FROM "Counties" AS c
WHERE ST_Overlaps(c."Area", @__p_0)

The negation of this operation is noverlaps

SELECT c."Id", c."Name", c."Area"
FROM "Counties" AS c
WHERE NOT ST_Overlaps(c."Area", @__p_0)

Within

The within filter is an implementation of Geometry.Within

input GeometryWithinOperationFilterInput {
  geometry: Geometry!
  buffer: Float
}

{
  pubs(
    where: {
      location: {
        within: { geometry: { type: Point, coordinates: [1, 1] }, buffer: 200 }
      }
    }
  ) {
    id
    name
    location
  }
}

SELECT c."Id", c."Name", c."Area"
FROM "Counties" AS c
WHERE ST_Within(c."Area", @__p_0)

The negation of this operation is nwithin

SELECT c."Id", c."Name", c."Area"
FROM "Counties" AS c
WHERE NOT ST_Within(c."Area", @__p_0)

What's next?

In upcoming releases spatial data will get re-projection features and sorting capabilities.

Re-projection

At the moment the coordinate reference system (crs) is fixed. The user has to know the crs of the backend to do spatial filtering. The API will furthermore always return the data in the crs it was stored in the database.

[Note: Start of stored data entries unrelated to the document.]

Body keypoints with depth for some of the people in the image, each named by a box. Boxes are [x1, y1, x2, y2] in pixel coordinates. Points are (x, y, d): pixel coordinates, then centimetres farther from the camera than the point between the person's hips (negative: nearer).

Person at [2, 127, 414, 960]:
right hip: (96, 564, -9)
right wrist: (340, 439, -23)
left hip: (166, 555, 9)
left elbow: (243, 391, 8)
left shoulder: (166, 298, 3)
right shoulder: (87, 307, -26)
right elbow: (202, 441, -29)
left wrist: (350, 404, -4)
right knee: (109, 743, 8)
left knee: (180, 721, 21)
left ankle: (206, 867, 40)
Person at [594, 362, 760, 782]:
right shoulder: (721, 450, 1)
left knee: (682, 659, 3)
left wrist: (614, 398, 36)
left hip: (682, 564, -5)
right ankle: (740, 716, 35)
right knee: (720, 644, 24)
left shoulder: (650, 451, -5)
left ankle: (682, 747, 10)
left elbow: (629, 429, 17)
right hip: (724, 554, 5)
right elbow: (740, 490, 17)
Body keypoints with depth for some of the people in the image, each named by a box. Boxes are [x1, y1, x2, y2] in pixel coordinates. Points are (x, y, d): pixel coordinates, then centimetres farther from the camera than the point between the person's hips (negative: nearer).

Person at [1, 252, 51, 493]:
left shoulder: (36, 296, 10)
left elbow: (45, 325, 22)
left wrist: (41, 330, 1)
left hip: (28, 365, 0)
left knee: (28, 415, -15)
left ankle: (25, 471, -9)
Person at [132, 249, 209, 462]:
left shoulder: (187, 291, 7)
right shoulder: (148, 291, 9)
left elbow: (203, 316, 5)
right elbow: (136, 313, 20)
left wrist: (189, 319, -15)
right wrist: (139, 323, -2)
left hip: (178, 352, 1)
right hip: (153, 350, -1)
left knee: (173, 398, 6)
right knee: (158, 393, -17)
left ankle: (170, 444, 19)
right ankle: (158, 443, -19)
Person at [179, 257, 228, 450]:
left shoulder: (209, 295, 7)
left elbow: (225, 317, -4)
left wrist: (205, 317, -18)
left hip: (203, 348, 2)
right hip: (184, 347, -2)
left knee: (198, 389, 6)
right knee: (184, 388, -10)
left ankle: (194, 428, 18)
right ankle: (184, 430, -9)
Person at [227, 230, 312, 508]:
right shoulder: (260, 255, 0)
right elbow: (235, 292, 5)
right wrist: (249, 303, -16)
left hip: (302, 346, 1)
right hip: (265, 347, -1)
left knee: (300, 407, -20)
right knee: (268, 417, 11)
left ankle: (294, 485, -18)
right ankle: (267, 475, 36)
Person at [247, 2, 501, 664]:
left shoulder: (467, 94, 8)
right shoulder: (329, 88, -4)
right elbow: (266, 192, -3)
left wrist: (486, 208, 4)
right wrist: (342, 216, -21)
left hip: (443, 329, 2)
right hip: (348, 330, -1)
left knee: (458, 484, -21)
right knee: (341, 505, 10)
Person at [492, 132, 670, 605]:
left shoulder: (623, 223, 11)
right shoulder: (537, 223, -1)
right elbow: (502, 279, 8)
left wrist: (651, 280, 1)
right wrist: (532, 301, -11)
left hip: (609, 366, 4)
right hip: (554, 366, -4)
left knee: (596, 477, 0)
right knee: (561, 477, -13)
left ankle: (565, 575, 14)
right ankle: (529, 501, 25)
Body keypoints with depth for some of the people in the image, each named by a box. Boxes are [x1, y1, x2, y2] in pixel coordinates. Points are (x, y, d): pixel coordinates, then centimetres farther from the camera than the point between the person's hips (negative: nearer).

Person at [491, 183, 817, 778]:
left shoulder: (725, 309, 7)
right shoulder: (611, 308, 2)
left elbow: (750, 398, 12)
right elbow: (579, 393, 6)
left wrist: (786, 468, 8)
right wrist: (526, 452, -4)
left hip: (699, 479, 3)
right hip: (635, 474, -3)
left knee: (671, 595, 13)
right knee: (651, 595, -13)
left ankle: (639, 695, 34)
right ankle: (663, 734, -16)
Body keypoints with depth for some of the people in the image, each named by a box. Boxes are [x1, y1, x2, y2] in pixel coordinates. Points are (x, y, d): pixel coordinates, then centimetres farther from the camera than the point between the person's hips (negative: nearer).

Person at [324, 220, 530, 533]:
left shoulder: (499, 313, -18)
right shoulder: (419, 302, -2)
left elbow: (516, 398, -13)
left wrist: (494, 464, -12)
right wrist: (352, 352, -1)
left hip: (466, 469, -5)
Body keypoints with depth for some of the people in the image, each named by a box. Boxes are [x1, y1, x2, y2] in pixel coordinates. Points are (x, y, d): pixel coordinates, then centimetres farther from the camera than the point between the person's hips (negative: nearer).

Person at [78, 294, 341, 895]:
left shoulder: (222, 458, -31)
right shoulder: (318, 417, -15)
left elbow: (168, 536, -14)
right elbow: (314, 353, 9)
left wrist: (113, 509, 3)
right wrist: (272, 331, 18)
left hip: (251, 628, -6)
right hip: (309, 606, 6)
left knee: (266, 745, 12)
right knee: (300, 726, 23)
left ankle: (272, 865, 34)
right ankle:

We want to improve this. The user should be able to send data to the backend without knowing what the crs. The backend should re-project the incoming data automatically to the correct crs.

Additionally we want to provide a way for users, to specify in what CRS they want to receive the data.

Sorting

Currently we only support filtering for spatial data. We also want to provide a way for users to sort results. This can e.g. be used to find the nearest result for a given point.